1. A heart shunt is characterized by comprising a support and a pressure detection device, wherein the pressure detection device comprises a flexible circuit board, an electric energy receiving circuit, a signal sending circuit and a pressure sensor;

the stent includes a stent body having a channel for redistributing atrial blood flow and stent fixing portions provided at both ends of the channel of the stent body;

the electric energy receiving circuit and the components in the signal sending circuit are arranged on the flexible circuit board, and the flexible circuit board is fixed on the bracket fixing part and the bracket body;

2. The cardiac shunt of claim 1, wherein said flexible circuit board comprises a first portion, a second portion and a third portion, said second portion and said third portion being spaced apart on a same side of said first portion; the first part is fixed on the outer wall of one end of the bracket body, the second part is fixed on the bracket fixing part, and the third part extends to one end of the channel of the bracket; the components in the electric energy receiving circuit and the signal sending circuit are arranged in the first part and the second part, and the pressure sensor is arranged in the third part.

3. The cardiac shunt of claim 2, wherein said first portion is secured around said stent body.

4. The cardiac shunt according to claim 2, wherein the stent fixing portion comprises a plurality of extension arms spaced apart from each other along a circumferential direction of the channel, the extension arms at both ends of the channel are symmetrically disposed and extend toward each other, the second portion of the flexible circuit board is fixed to a side of the extension arms facing the outer wall of the stent body, and the third portion of the flexible circuit board extends from a gap between adjacent ones of the extension arms to one end of the channel of the stent.

5. The cardiac shunt according to claim 4, wherein the number of the second portions is two, the stent fixing portions provided at both ends of the stent body each include six of the extension arms, and the two second portions are fixed to two of the extension arms at the same end of the stent body, respectively.

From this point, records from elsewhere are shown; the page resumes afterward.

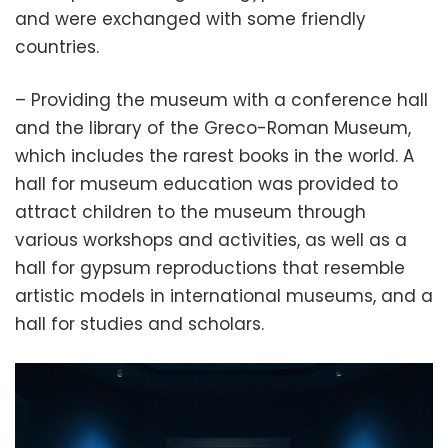
and were exchanged with some friendly
countries.
– Providing the museum with a conference hall
and the library of the Greco-Roman Museum,
which includes the rarest books in the world. A
hall for museum education was provided to
attract children to the museum through
various workshops and activities, as well as a
hall for gypsum reproductions that resemble
artistic models in international museums, and a
hall for studies and scholars.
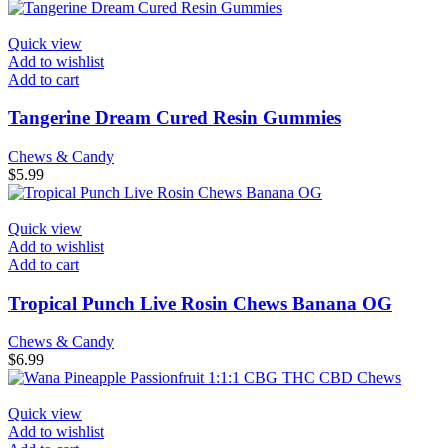
Quick view
Add to wishlist
Add to cart
Tangerine Dream Cured Resin Gummies
Chews & Candy
$
5.99
Quick view
Add to wishlist
Add to cart
Tropical Punch Live Rosin Chews Banana OG
Chews & Candy
$
6.99
Quick view
Add to wishlist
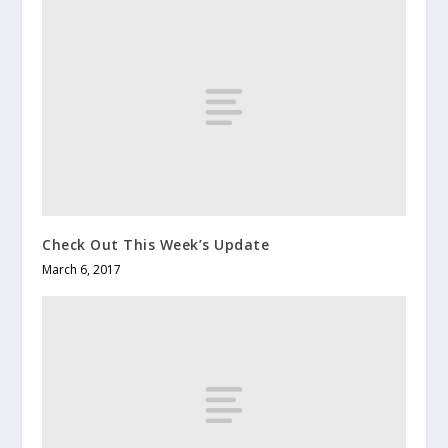
Check Out This Week’s Update
March 6, 2017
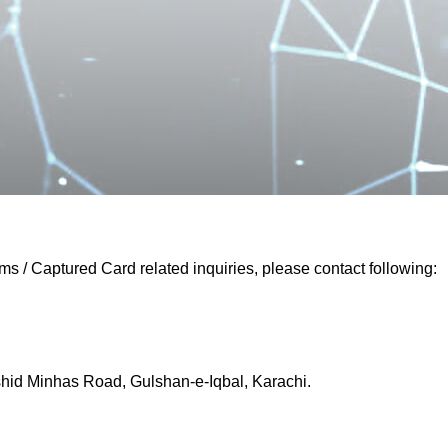
 / Captured Card related inquiries, please contact following:
shid Minhas Road, Gulshan-e-Iqbal, Karachi.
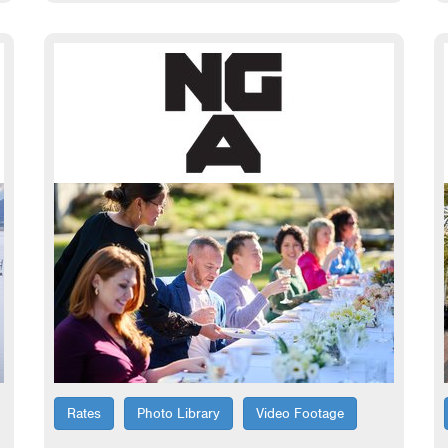
Rates
Photo Library
Video Footage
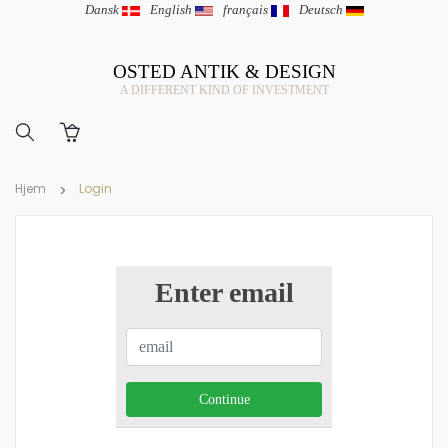
Dansk
|
English
|
français
|
Deutsch
OSTED ANTIK & DESIGN
A DIFFERENT KIND OF INVESTMENT
Hjem
Login
Enter email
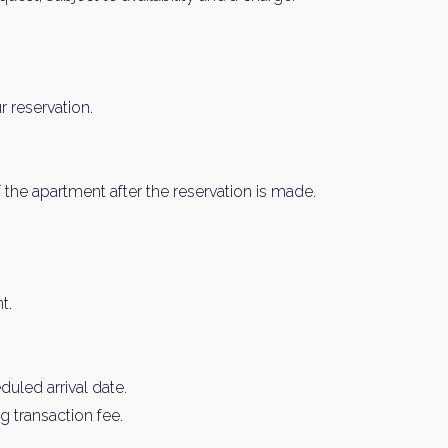
 reservation.
 the apartment after the reservation is made.
t.
uled arrival date.
 transaction fee.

6. The cardiac shunt according to any one of claims 1 to 5, wherein the electrical energy receiving circuit comprises a first coupling coil for receiving external electrical energy and a power circuit, an input terminal of the power circuit being connected to the first coupling coil, and an output terminal of the power circuit being connected to the signal transmitting circuit and the pressure sensor, respectively.

7. The cardiac shunt according to claim 6, wherein the signal transmitting circuit comprises a microcontroller, a load modulation circuit and a second coupling coil, the microcontroller is connected with the load modulation circuit and the pressure sensor respectively, an input end of the load modulation circuit is connected with the microcontroller, an output end of the load modulation circuit is connected with the second coupling coil, and the second coupling coil is used for transmitting a detection signal of the pressure sensor.

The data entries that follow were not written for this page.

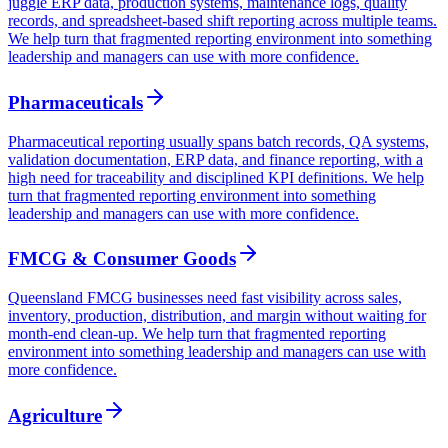
juggle ERP data, production systems, maintenance logs, quality
records, and spreadsheet-based shift reporting across multiple teams.
We help turn that fragmented reporting environment into something
leadership and managers can use with more confidence.
Pharmaceuticals
Pharmaceutical reporting usually spans batch records, QA systems,
validation documentation, ERP data, and finance reporting, with a
high need for traceability and disciplined KPI definitions. We help
turn that fragmented reporting environment into something
leadership and managers can use with more confidence.
FMCG & Consumer Goods
Queensland FMCG businesses need fast visibility across sales,
inventory, production, distribution, and margin without waiting for
month-end clean-up. We help turn that fragmented reporting
environment into something leadership and managers can use with
more confidence.
Agriculture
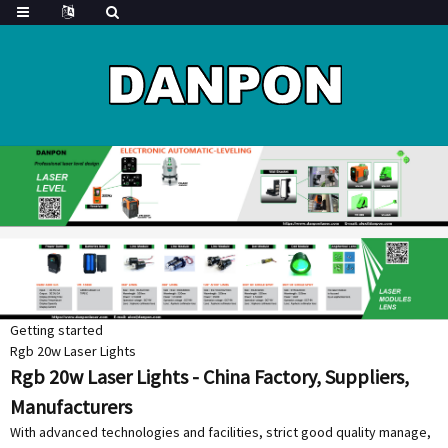
Getting started
Rgb 20w Laser Lights
Rgb 20w Laser Lights - China Factory, Suppliers,
Manufacturers
With advanced technologies and facilities, strict good quality manage,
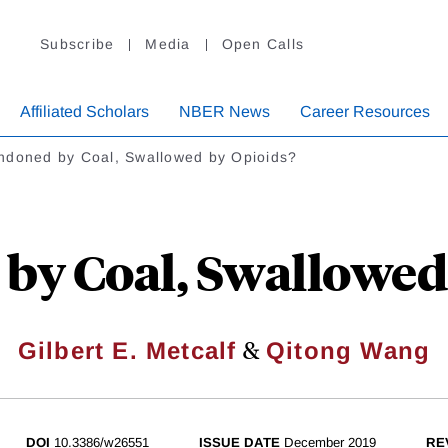
Subscribe
Media
Open Calls
Affiliated Scholars
NBER News
Career Resources
ndoned by Coal, Swallowed by Opioids?
by Coal, Swallowed 
&
Gilbert E. Metcalf
Qitong Wang
DOI
10.3386/w26551
ISSUE DATE
December 2019
RE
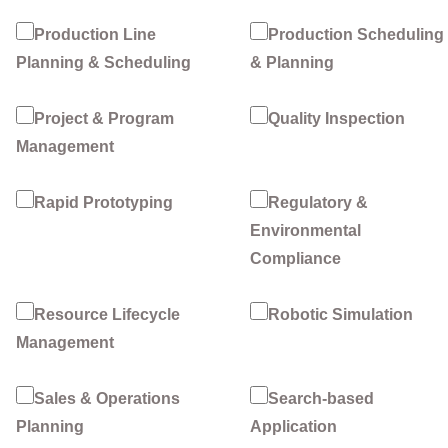
Production Line
Production Scheduling
Planning & Scheduling
& Planning
Project & Program
Quality Inspection
Management
Rapid Prototyping
Regulatory &
Environmental
Compliance
Resource Lifecycle
Robotic Simulation
Management
Sales & Operations
Search-based
Planning
Application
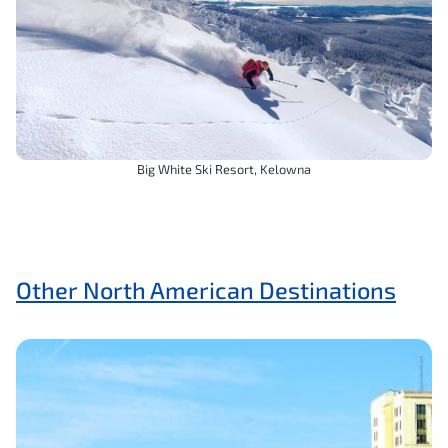
Big White Ski Resort, Kelowna
Other North American Destinations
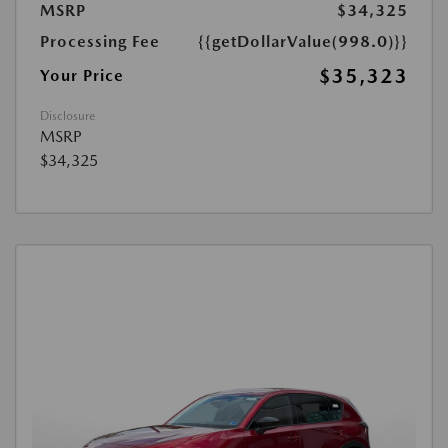
MSRP
$34,325
Processing Fee
{{getDollarValue(998.0)}}
$35,323
Your Price
Disclosure
MSRP
$34,325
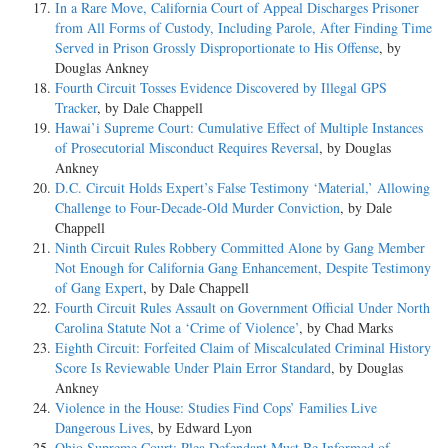
In a Rare Move, California Court of Appeal Discharges Prisoner
from All Forms of Custody, Including Parole, After Finding Time
Served in Prison Grossly Disproportionate to His Offense
, by
Douglas Ankney
Fourth Circuit Tosses Evidence Discovered by Illegal GPS
Tracker
, by Dale Chappell
Hawai’i Supreme Court: Cumulative Effect of Multiple Instances
of Prosecutorial Misconduct Requires Reversal
, by Douglas
Ankney
D.C. Circuit Holds Expert’s False Testimony ‘Material,’ Allowing
Challenge to Four-Decade-Old Murder Conviction
, by Dale
Chappell
Ninth Circuit Rules Robbery Committed Alone by Gang Member
Not Enough for California Gang Enhancement, Despite Testimony
of Gang Expert
, by Dale Chappell
Fourth Circuit Rules Assault on Government Official Under North
Carolina Statute Not a ‘Crime of Violence’
, by Chad Marks
Eighth Circuit: Forfeited Claim of Miscalculated Criminal History
Score Is Reviewable Under Plain Error Standard
, by Douglas
Ankney
Violence in the House: Studies Find Cops’ Families Live
Dangerous Lives
, by Edward Lyon
Ohio Supreme Court: Plea Defendant Must Be Informed of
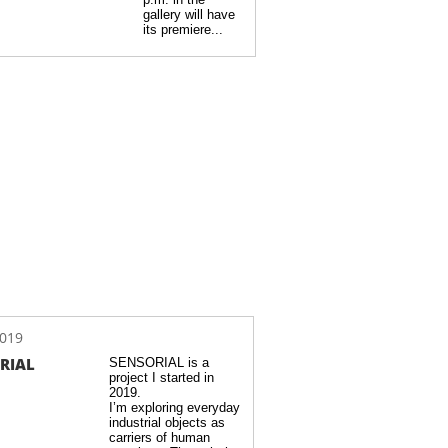
gallery will have 
its premiere...
2019
RIAL
SENSORIAL is a 
project I started in 
2019.  
I’m exploring everyday 
industrial objects as 
carriers of human 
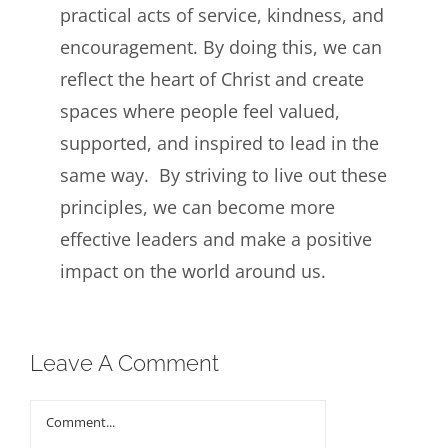
practical acts of service, kindness, and
encouragement. By doing this, we can
reflect the heart of Christ and create
spaces where people feel valued,
supported, and inspired to lead in the
same way. By striving to live out these
principles, we can become more
effective leaders and make a positive
impact on the world around us.
Leave A Comment
Comment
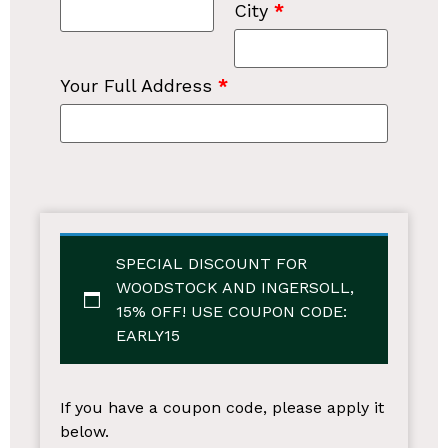
City
*
Your Full Address
*
SPECIAL DISCOUNT FOR
WOODSTOCK AND INGERSOLL,
15% OFF!
USE COUPON CODE:
EARLY15
If you have a coupon code, please apply it
below.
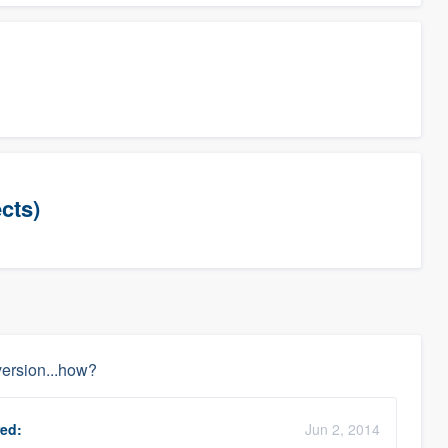
cts)
ersion...how?
ed:
Jun 2, 2014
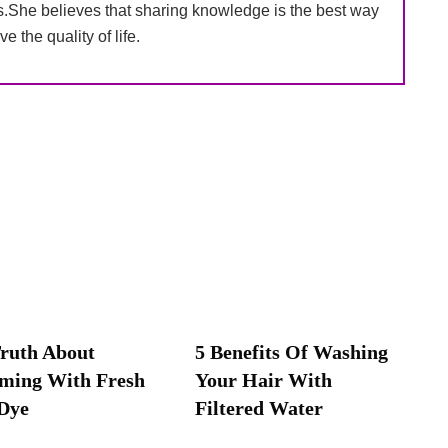
s.She believes that sharing knowledge is the best way
ve the quality of life.
ruth About
5 Benefits Of Washing
ming With Fresh
Your Hair With
Dye
Filtered Water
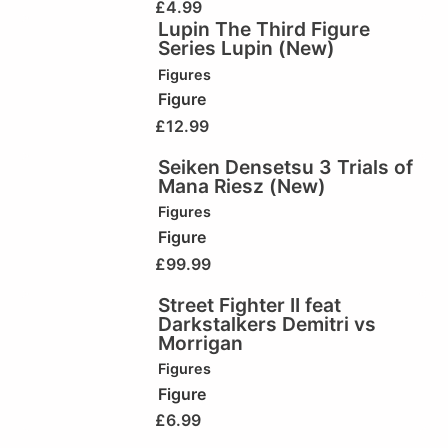
£
4.99
Lupin The Third Figure
Series Lupin (New)
Figures
Figure
£
12.99
Seiken Densetsu 3 Trials of
Mana Riesz (New)
Figures
Figure
£
99.99
Street Fighter II feat
Darkstalkers Demitri vs
Morrigan
Figures
Figure
£
6.99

8. The cardiac shunt of claim 7, wherein the first coupling coil and the second coupling coil are the same coil.

9. The cardiac shunt according to claim 7, wherein the first and second coupling coils each comprise a magnetic sheet and a coil, the coil is disposed in the channel of the support and extends spirally along an inner wall of the channel in an axial direction, the magnetic sheet is cylindrical and fixed on an inner side of the coil, and two ends of the coil are connected to the pins on the flexible circuit board.

10. A left atrial pressure monitoring system comprising a transceiver device and a cardiac shunt according to any one of claims 1 to 9, the transceiver device being wirelessly connected to a pressure sensing device of the cardiac shunt, the transceiver device being adapted to provide electrical energy to an electrical energy receiving circuit of the pressure sensing device and to receive a pressure sensing signal from a signal transmitting circuit of the pressure sensing device.